Saturday, July 07, 2012

Def Leppard clone themselves

Def Leppard have got the hump with Universal taking the lions' share - or, rather, the Leppard's share - of their royalties, and have recorded 'forgeries' of their old stuff:

The band's frontman Joe Elliott said to Billboard that the disagreement has led to the band deciding to phase out their recordings for Universal and replace them with a whole new collection of their songs, which they're calling 'forgeries'. "We'll just replace our back catalogue with brand new, exact same versions of what we did," he said.
There's a glorious philosophical conundrum here - are these now new originals? Are the cover versions? Could the 2012 studio version of Pour Some Sugar On Me be considered merely a later take from the original suspended 1987 session?

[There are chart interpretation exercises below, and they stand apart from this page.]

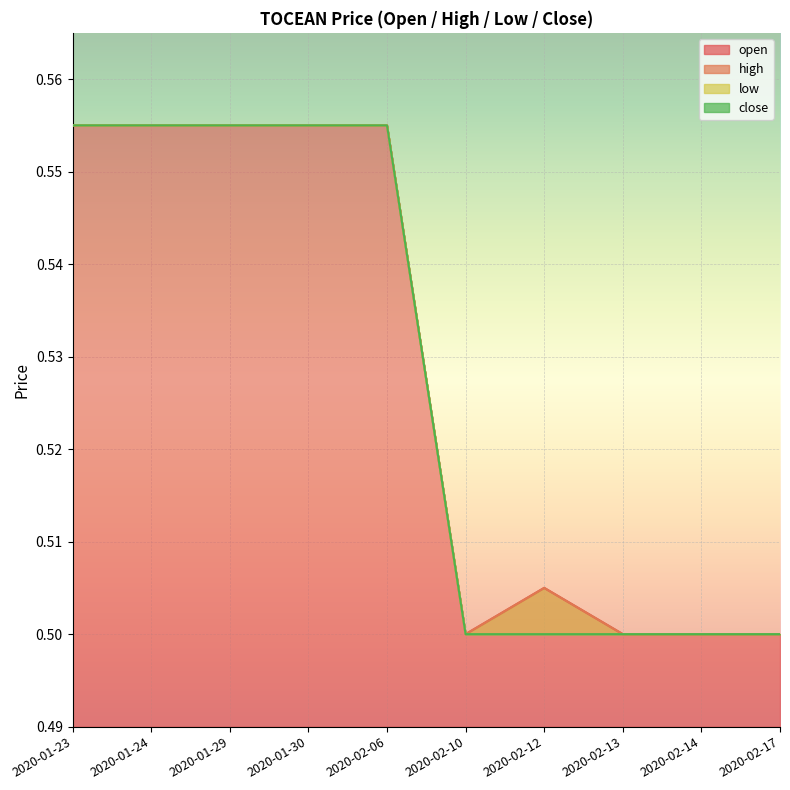

List the series in order of their peak value, highest first.

open, high, low, close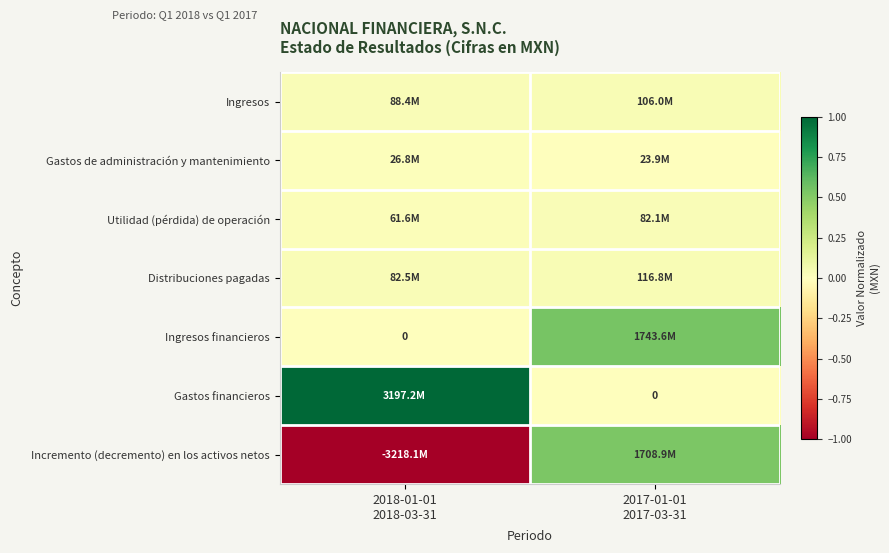

At which label does Ingresos financieros reach its peak?

2017-01-01 2017-03-31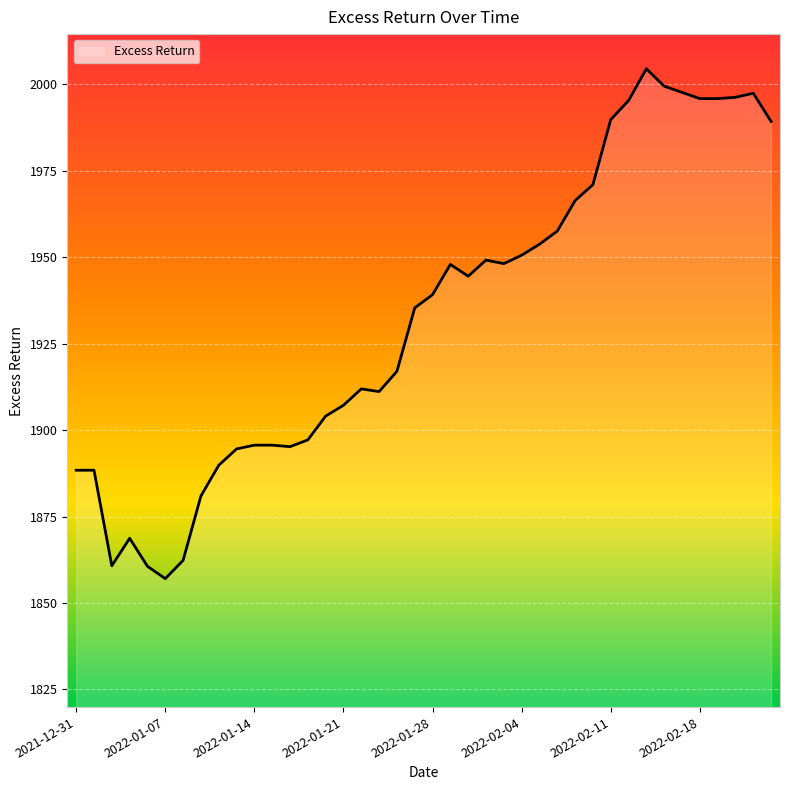

What is the maximum value shown in the chart?

2004.5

This is a different class of re-recording from, say, Kate Bush's director's cuts reworking of earlier albums, as the Lep (as they must never, ever be called) are trying to recreate the songs exactly as they were; it's closer to those soundalike albums ("sings the hits of") which unsuspecting parents would buy children to make Christmas mornings so disappointing in the 1970s.

It's not quite the unique event you might think; certainly, back in 1981 Flux Of Pink Indians launched their own Spiderleg Records with a cloned version of the '1970s Were Made In Hong Kong' ep they'd made for Stortbeat Records as The Epileptics a couple of years earlier. That was over a royalty dispute, too.

[Thanks to @jamesthegill for the tip]


1 comment:

frankosonic said...

Camper Van Beethoven did this exact same thing (for the same reasons)

They did a Greatest Hits, but did new clone recordings of the later stuff that was on Virgin.